Fernando de Haro elige una foto de La Vanguardia para cerrar el programa
Publicado el - Actualizado
2 min lectura
La foto que me ha llamado la atención la publica La Vanguardia. Aparece en una sección que se llama historias del mundo. Pero no he leído la historia, me ha parecido que el relato estaba en la instantánea. En la foto no pasa nada y pasa todo. En primer plano unas vides, muy juntas y muy altas y detrás de las vides más vino en rama, hileras de trepadoras cargadas con unas uvas que empiezan a tener mucha personalidad, mucha forma. Las vides solo son interrumpidas por unas colinitas muy señoriales y por un caserio. Las vides están serenas bajo un cielo incendiado de finales de primavera, oro joven el ocaso y luego rosa, malva, purpura en los reflejos de unas nubes bajas con las que juega el sol de principios de junio.
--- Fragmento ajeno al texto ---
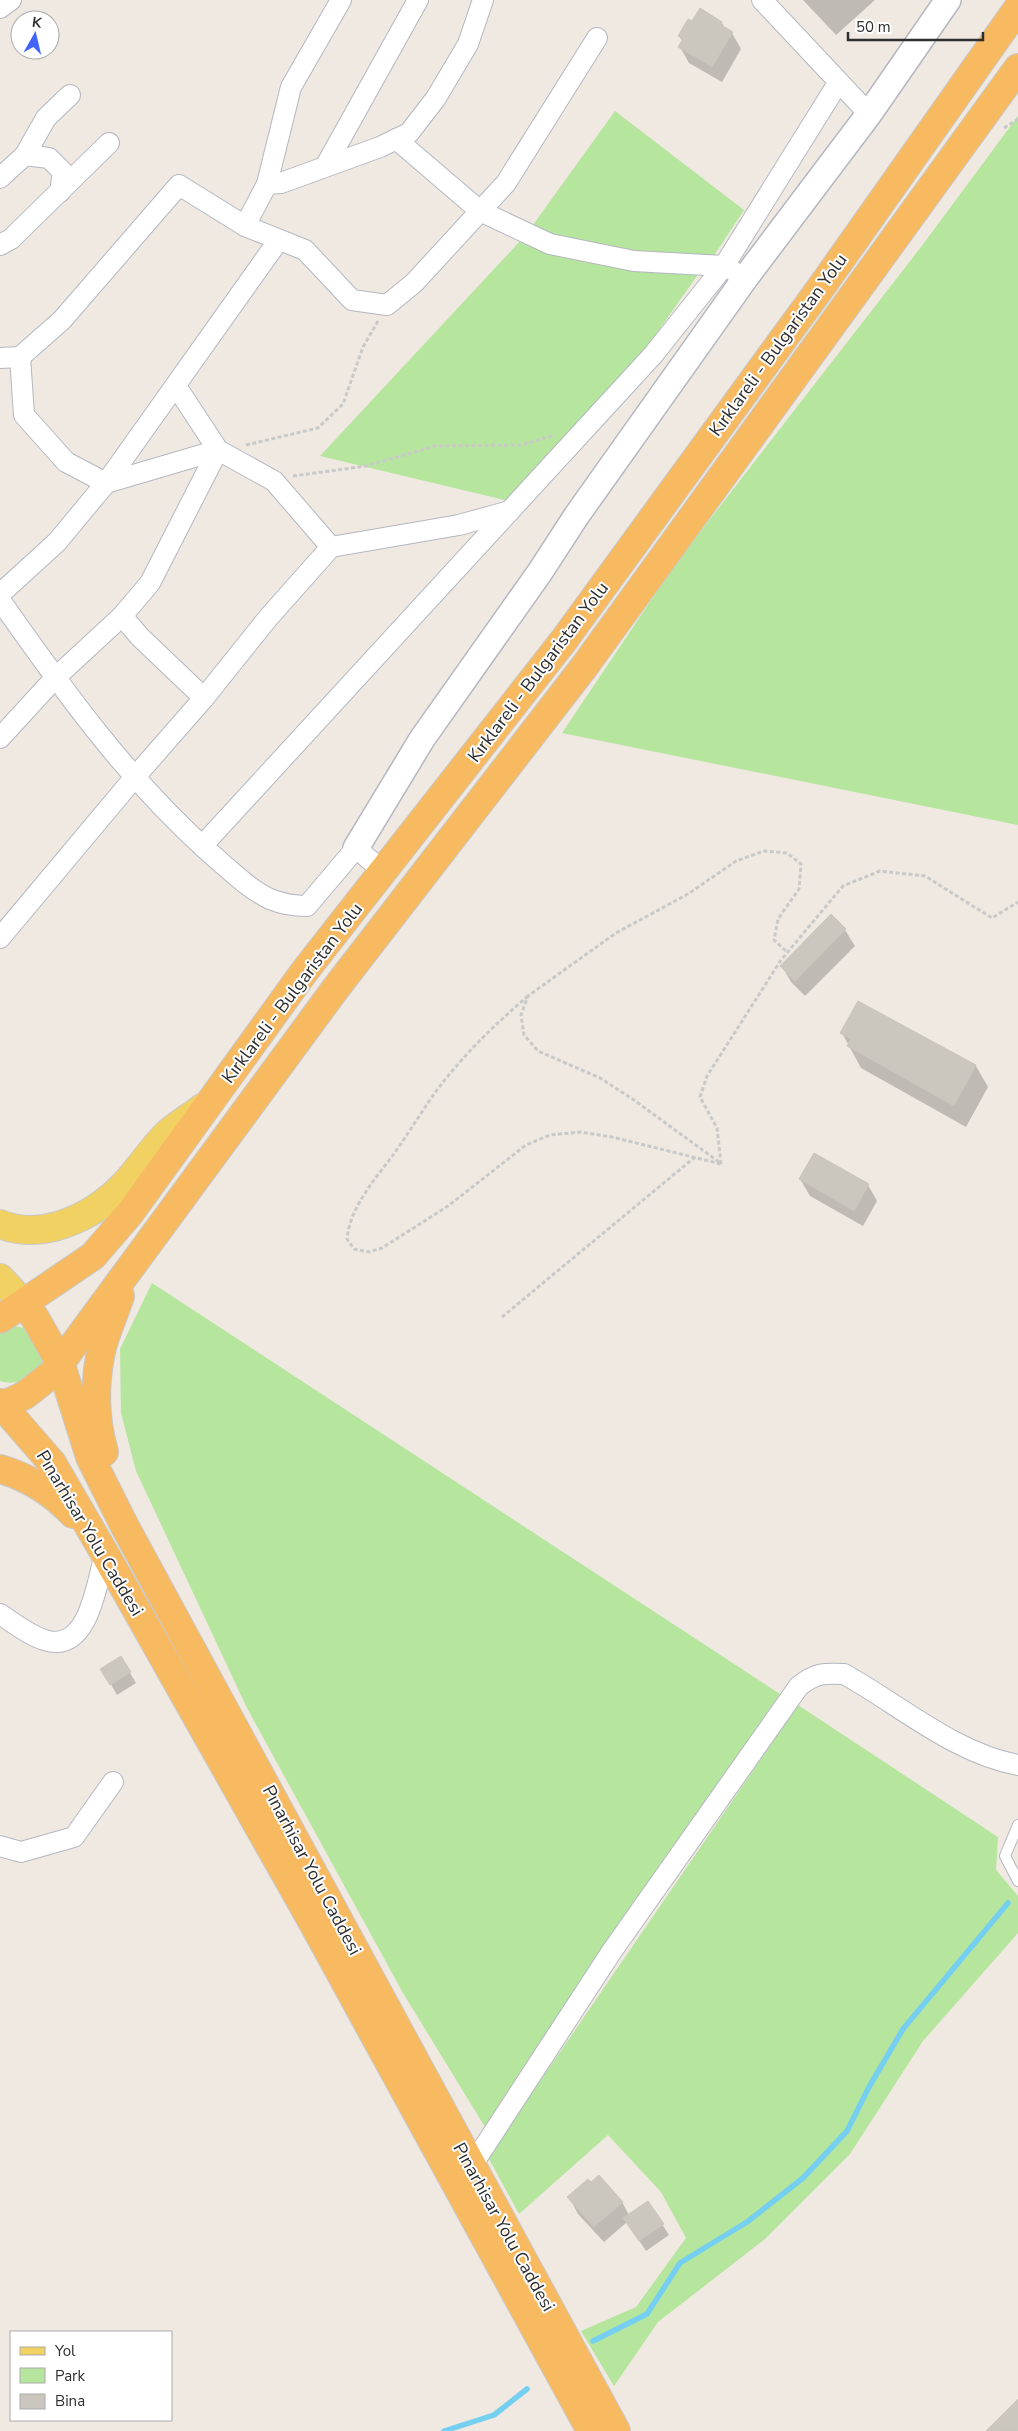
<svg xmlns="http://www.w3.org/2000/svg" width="1018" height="2431" font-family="'Nunito Sans',sans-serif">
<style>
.green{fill:#b6e59e}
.shadow{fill:#0003}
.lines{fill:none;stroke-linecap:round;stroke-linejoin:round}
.stream{stroke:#75cff0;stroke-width:5.5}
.building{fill:#cbc7bf;stroke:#cbc5ba}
.service-casing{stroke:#b4b7c1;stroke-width:12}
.minor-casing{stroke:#b4b7c1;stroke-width:22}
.tertiary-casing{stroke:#b4b7c1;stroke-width:28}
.primary-casing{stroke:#c9c9c9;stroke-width:30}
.trunk-casing{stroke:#c9c9c9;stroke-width:30}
.path{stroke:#c9c9c9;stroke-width:3;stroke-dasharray:4 2.5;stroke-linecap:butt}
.service{stroke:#fff;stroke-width:10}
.minor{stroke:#fff;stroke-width:20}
.tertiary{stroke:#fff;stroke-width:25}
.primary{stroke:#f2d163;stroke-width:28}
.trunk{stroke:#f8ba60;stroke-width:28}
.labels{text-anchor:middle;stroke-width:4;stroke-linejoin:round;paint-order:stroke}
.street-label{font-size:18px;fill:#2e2e2e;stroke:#fff}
</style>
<rect width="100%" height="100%" fill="#efe9e1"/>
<!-- green -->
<g class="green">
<polygon points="615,111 744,210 711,260 637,256 530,229"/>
<polygon points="1018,116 1018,825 562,733 676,563 921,247"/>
<polygon points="522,239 699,273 630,371 509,501 320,456"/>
<path d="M152,1283l628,411c-100,143 -200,286 -295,433l-82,-134 -156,-285 -111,-237 -15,-58 -1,-64z"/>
<path d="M7,1325l19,3c5,7 16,18 17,26 1,23 -25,33 -43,27v-53z"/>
<polygon points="798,1705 998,1837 996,1870 1018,1896 1018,1933 923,2041 850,2154 765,2239 658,2322 614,2386 581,2331 636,2307 686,2238 661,2192 608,2135 519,2214 488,2157"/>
</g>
<!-- shadow -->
<g class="shadow">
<polygon points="803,0 875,0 836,35"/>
<polygon points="692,23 722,23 725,29 732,33 741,49 722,82 689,63 680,47 683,42 679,36"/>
<polygon points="831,916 845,930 855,946 805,996 791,982 782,966"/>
<polygon points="858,1003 976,1066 988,1087 966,1127 861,1068 842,1033"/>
<polygon points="800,1179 868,1185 877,1201 863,1226 810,1196"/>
<polygon points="121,1658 136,1683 117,1695 102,1669"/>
<polygon points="591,2184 622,2202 629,2215 662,2224 669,2235 646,2251 627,2222 604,2242 578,2214 569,2197"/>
</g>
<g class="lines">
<!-- stream -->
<g class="stream">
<polyline points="593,2341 647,2314 680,2263 747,2222 803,2178 847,2131 869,2087 903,2029 1008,1903"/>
<polyline points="444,2431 494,2415 527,2389"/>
</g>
</g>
<!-- building -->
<g class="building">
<polygon points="700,8 722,22 721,25 733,32 712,67 678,47 683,39 678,36 688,19 692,21"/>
<polygon points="831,914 846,929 795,981 780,966"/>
<polygon points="858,1001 976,1065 954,1106 847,1046 851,1039 840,1033"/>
<polygon points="814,1153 869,1184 854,1211 799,1179"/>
<polygon points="121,1656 131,1672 110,1685 100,1669"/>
<polygon points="599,2175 623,2202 594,2227 567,2197 588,2179 591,2182"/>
<polygon points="648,2201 664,2224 639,2241 623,2218"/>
<polygon points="1018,2399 1018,2431 986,2431"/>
</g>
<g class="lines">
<defs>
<polyline id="service" points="1018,1825 1005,1856 1018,1881"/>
<g id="minor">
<polyline points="762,0 869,114"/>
<polyline points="0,8 11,0"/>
<polyline points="396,139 480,211 550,244 634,261 724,266 732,270"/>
<polyline points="25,155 46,118 70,95"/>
<polyline points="326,165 418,0"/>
<polyline points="0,178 25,155 49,158 63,172 60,192"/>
<polyline points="267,184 281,183 380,147 409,133 436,98 468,44 483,0"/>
<polyline points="245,226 267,184 291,87 341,0"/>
<polyline points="0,245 11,239 109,143"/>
<polyline points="20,357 24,415 66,462 106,483 218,450 274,481 331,547 459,525 510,511"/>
<polyline points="0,358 20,357 62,320 179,185 245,226 305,250 352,300 387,305 414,283 506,183 597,38"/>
<polyline points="0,594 57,542 106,483 278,241"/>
<path d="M0,600c64,91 127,179 210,253 19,16 37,35 60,46 12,5 24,7 37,7l49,-58 28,24"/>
<polyline points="122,616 140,637 204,698"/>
<polyline points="0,738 55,678 122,616 150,583 218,450 176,386"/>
<polyline points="202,846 653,355 724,266 838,83"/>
<polyline points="0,938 134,778 204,698 268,618 331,547"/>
<path d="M0,1614c14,9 31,23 48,27 41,10 49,-59 57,-87"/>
<polyline points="0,1846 21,1852 74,1837 113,1782"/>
<path d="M471,2167l141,-216 187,-265c17,-13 24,-13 45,-12 56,31 110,79 174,91"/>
</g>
<polyline id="tertiary" points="356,848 422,739 540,572 577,515 746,277 869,114 948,0"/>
<g id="primary">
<path d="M0,1224c43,18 94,-8 124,-39 15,-16 27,-35 42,-50 10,-10 25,-18 36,-27"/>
<polyline points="0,1278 24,1304"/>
</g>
<g id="trunk">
<polyline points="24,1304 35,1318 60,1362 90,1457 123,1523 616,2431"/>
<polyline points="0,1319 93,1256 130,1213 304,972 564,640 822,286 1018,8"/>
<polyline points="0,1403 52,1463 105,1554 313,1923 591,2431"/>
<polyline points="0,1407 25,1395 53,1373 336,988 584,667 1018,68"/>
<path d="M104,1452c-9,-32 -10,-68 -3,-100 4,-19 13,-37 19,-56"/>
<path d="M0,1469c28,8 53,24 73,45"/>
</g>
</defs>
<!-- service casing -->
<use href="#service" class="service-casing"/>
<!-- minor casing -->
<use href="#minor" class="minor-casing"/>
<!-- tertiary casing -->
<use href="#tertiary" class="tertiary-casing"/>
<!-- primary casing -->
<use href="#primary" class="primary-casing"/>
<!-- trunk casing -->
<use href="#trunk" class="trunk-casing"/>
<!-- path -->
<g class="path">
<polyline points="1004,128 1018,119"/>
<polyline points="246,445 318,428 343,404 363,347 378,321"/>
<polyline points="293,476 366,466 435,446 521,445 555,435"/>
<path d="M528,996c-35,30 -69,63 -96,101 -13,19 -25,38 -38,57 -19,25 -44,53 -47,85l7,10 15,3 13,-4 66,-42 78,-61 24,-10 30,-3 32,5 109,27"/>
<polyline points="719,1162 634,1100 600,1078 538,1051 524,1035 521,1015 528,996 567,968 616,933 688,894 736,861 764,851 787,853 801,864 799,889 778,919 774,940 787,952"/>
<polyline points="721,1164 717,1128 700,1097 707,1076 781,960 843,886 880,871 925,876 992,918 1018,902"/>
<polyline points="502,1317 695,1157"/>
</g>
<!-- service -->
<use href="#service" class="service"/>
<!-- minor -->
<use href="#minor" class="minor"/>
<!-- tertiary -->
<use href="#tertiary" class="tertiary"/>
<!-- primary -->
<use href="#primary" class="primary"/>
<!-- trunk -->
<use href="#trunk" class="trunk"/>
</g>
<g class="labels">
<!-- street labels -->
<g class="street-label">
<text transform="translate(778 345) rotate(-54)" y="6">Kırklareli - Bulgaristan Yolu</text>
<text transform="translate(538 672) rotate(-53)" y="6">Kırklareli - Bulgaristan Yolu</text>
<text transform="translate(292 993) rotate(-53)" y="6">Kırklareli - Bulgaristan Yolu</text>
<text transform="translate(90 1533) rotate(59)" y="6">Pınarhisar Yolu Caddesi</text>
<text transform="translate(312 1870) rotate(62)" y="6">Pınarhisar Yolu Caddesi</text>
<text transform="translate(504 2227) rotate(61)" y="6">Pınarhisar Yolu Caddesi</text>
</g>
</g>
<!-- legend -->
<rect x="10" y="2331" width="162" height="90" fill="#ffffff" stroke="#ababab"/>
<rect x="20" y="2347" width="25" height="8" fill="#f2d163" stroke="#ababab"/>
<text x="55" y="2356" font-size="15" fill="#2e2e2e">Yol</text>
<rect x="20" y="2368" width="25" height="15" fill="#b6e59e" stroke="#ababab"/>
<text x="55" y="2381" font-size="15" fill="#2e2e2e">Park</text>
<rect x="20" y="2394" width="25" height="15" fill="#cbc7bf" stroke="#ababab"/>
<text x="55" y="2406" font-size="15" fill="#2e2e2e">Bina</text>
<!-- north arrow -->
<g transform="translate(35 35) rotate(8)"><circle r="24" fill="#ffffff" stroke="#ababab"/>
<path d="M0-4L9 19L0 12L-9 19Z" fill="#4264fb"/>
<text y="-8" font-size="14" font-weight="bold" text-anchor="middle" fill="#2e2e2e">K</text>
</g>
<!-- scale -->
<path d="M848 32v8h135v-8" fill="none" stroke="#2e2e2e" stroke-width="2.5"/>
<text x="856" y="32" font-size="15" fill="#2e2e2e" stroke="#ffffff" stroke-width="4" paint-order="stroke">50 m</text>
</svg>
El sol de principios de junio no se anda con ceremonias, es un zagal joven que quiere jugar y cantar hasta muy tarde. Nada de solemnidades, el sol de principios de junio se despide como vino, con alegría jovial, le toma el pelo a las señoras vides que se ponen muy solemnes. Alegría en las uvas, alegría de un ocaso entretenido, leve, soñador y nada trágico. Serán breves las sombras, casi no tendrán tiempo de espesarse en oscuros pensamientos, picarán enseguida los gallos un alba pronta. En es estos días largos de junio la luz se prolonga, no quiere marcharse, no quiere dejarnos solos, ¡y se siente uno tan conforme bajo este sol de un ocaso sin pena¡ En estas largas tardes del final de la primavera, se da uno cuenta de que el mejor vino es el regalado, se da uno cuenta de que la luz cambia pero no se marcha del todo, porque quiere dejarle a uno acompañado, se da uno cuenta de que no ha contado las hojas de las vides, ni falta que hace. Estos días de junio, estas tardes de junio está uno bajo el sol de la infancia y bajo el sol de la última hora, está uno bajo un ocaso de oro y de púrpura que no esconde engaño sino promesa.